If all the consumer instances have different consumer groups, then this works like publish-subscribe and all messages are broadcast to all consumers.
So in my case above, it is behaving like a Queue? Is my understanding correct?
If all consumers belong to one group (have the same groupId), then kafka topic will behave for you as a queue.
Important: there is no reason to have consumers more than partitions, as consumers (out-of-the-box kafka consumers) are scaled by partitions.

Kafka Only One Consumer in Consumer Group Getting Messages

In my setup, I have a consumer group with three processes (3 instances of a service) that can consume from Kafka. What I've found to be happing is that the first node is receiving all of the traffic. If one node is manually killed, the next node picks up all Kafka traffic, but the last remaining node sits idle.

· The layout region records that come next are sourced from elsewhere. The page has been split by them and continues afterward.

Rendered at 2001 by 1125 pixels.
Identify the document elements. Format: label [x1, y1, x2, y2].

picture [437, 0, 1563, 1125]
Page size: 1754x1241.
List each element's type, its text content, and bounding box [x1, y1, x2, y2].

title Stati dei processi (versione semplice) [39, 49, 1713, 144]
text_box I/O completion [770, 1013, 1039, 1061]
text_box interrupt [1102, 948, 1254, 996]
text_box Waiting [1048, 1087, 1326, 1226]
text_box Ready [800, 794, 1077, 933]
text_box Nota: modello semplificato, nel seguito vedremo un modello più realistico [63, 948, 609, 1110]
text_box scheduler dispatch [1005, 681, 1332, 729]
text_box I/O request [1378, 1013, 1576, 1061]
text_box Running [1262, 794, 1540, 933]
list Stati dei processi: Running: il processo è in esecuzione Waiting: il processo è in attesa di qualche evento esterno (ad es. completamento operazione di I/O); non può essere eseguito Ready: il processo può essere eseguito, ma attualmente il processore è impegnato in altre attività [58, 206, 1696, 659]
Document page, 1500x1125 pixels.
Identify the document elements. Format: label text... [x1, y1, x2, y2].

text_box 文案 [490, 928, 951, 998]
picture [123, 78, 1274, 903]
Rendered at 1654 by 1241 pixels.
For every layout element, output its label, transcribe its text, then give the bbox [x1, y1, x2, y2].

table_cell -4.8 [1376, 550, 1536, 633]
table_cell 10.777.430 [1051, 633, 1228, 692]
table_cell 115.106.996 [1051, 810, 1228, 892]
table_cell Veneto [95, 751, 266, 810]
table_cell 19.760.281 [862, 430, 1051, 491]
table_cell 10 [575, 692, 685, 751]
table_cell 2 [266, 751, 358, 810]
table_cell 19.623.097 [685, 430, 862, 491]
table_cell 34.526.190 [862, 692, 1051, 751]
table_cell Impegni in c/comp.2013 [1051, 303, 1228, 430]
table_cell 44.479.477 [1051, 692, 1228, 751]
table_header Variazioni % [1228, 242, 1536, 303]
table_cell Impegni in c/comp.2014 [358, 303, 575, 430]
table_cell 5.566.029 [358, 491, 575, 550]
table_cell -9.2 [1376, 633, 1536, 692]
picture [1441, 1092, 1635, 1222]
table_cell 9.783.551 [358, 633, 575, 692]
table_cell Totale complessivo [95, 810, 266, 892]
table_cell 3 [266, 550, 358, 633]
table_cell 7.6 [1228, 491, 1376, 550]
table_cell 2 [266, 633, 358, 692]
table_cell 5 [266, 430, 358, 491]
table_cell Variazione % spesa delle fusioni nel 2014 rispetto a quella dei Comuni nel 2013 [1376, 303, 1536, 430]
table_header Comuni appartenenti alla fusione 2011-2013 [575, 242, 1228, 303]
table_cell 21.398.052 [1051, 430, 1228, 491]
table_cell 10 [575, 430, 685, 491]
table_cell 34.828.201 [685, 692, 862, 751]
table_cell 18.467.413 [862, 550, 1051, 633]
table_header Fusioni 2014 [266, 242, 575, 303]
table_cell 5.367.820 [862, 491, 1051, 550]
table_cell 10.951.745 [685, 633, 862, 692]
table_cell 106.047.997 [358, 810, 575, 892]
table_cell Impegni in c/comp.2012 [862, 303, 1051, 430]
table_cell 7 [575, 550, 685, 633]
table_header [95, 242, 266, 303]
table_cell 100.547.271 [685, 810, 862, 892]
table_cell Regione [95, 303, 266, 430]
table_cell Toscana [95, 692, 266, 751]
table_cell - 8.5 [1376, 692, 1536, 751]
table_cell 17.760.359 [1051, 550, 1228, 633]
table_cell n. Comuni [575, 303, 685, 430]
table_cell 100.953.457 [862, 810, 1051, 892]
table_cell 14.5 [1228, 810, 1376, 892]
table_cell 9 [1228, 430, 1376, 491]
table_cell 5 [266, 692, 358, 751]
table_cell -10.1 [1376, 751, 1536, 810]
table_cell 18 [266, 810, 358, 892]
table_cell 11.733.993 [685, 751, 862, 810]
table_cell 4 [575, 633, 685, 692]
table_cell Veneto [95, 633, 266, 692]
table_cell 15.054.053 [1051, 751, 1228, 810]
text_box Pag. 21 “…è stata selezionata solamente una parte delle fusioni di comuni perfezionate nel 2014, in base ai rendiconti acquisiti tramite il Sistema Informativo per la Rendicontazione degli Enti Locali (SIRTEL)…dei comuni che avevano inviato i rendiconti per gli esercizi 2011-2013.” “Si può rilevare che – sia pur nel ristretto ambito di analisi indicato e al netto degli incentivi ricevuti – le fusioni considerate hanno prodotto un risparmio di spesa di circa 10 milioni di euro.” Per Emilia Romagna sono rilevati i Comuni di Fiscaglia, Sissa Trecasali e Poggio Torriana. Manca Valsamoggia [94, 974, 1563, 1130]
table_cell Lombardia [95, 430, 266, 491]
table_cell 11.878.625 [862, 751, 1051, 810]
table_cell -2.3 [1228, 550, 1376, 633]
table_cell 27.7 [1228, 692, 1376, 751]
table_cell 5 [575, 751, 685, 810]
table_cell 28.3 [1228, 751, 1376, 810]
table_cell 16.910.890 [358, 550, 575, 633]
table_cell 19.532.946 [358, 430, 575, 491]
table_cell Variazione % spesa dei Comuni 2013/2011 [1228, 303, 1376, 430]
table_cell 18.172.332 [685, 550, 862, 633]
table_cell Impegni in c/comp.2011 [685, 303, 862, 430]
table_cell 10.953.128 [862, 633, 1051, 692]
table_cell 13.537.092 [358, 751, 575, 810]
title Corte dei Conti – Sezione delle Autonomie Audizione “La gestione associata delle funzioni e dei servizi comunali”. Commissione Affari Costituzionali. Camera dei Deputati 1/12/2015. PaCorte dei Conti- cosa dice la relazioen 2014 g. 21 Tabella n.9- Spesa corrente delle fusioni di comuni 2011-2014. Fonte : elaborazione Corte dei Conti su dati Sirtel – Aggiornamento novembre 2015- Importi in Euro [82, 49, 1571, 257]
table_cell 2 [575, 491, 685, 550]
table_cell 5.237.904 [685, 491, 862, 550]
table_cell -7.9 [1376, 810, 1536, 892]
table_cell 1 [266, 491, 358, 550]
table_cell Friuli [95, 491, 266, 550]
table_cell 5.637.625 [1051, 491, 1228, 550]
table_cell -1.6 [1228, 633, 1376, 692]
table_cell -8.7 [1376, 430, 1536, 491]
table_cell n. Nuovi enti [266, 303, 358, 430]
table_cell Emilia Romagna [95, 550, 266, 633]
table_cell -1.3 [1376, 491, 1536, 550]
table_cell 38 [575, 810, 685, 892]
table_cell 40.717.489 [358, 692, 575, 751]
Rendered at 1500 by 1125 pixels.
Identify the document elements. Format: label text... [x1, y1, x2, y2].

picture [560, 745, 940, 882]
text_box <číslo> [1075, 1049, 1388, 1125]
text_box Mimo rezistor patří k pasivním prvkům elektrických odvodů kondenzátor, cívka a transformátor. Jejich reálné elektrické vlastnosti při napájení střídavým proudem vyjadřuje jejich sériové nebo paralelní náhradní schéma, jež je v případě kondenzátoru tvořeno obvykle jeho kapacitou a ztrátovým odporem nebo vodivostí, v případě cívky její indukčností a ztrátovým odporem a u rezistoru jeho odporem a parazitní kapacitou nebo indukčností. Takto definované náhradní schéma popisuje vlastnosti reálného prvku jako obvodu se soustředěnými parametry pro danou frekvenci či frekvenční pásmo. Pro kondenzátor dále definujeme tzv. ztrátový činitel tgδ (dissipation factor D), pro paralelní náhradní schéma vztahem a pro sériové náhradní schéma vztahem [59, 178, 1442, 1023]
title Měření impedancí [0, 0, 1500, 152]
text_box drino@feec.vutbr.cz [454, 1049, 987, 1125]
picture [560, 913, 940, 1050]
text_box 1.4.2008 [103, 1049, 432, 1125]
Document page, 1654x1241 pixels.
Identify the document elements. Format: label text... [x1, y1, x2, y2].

The behavior desired is that all messages get distributed evenly across all instances within the consumer group, which is what I thought should happen. As I understand, the way Kafka works is that it is supposed to distribute the messages evenly amongst all members of a consumer group. Is my understanding correct? I've been trying to determine why it may be that only one member of the consumer group is getting all traffic with no luck. Any thoughts/suggestions?
You need to make sure that the topic has more than one partition to be able to consume it in parallel. A consumer in a consumer group gets one or more allocated partitions from the broker but a single partition will never be shared across several consumers within the same group unless a consumer goes offline. The number of partitions a topic has equals the maximum number of consumers in a consumer group that can feed from a topic.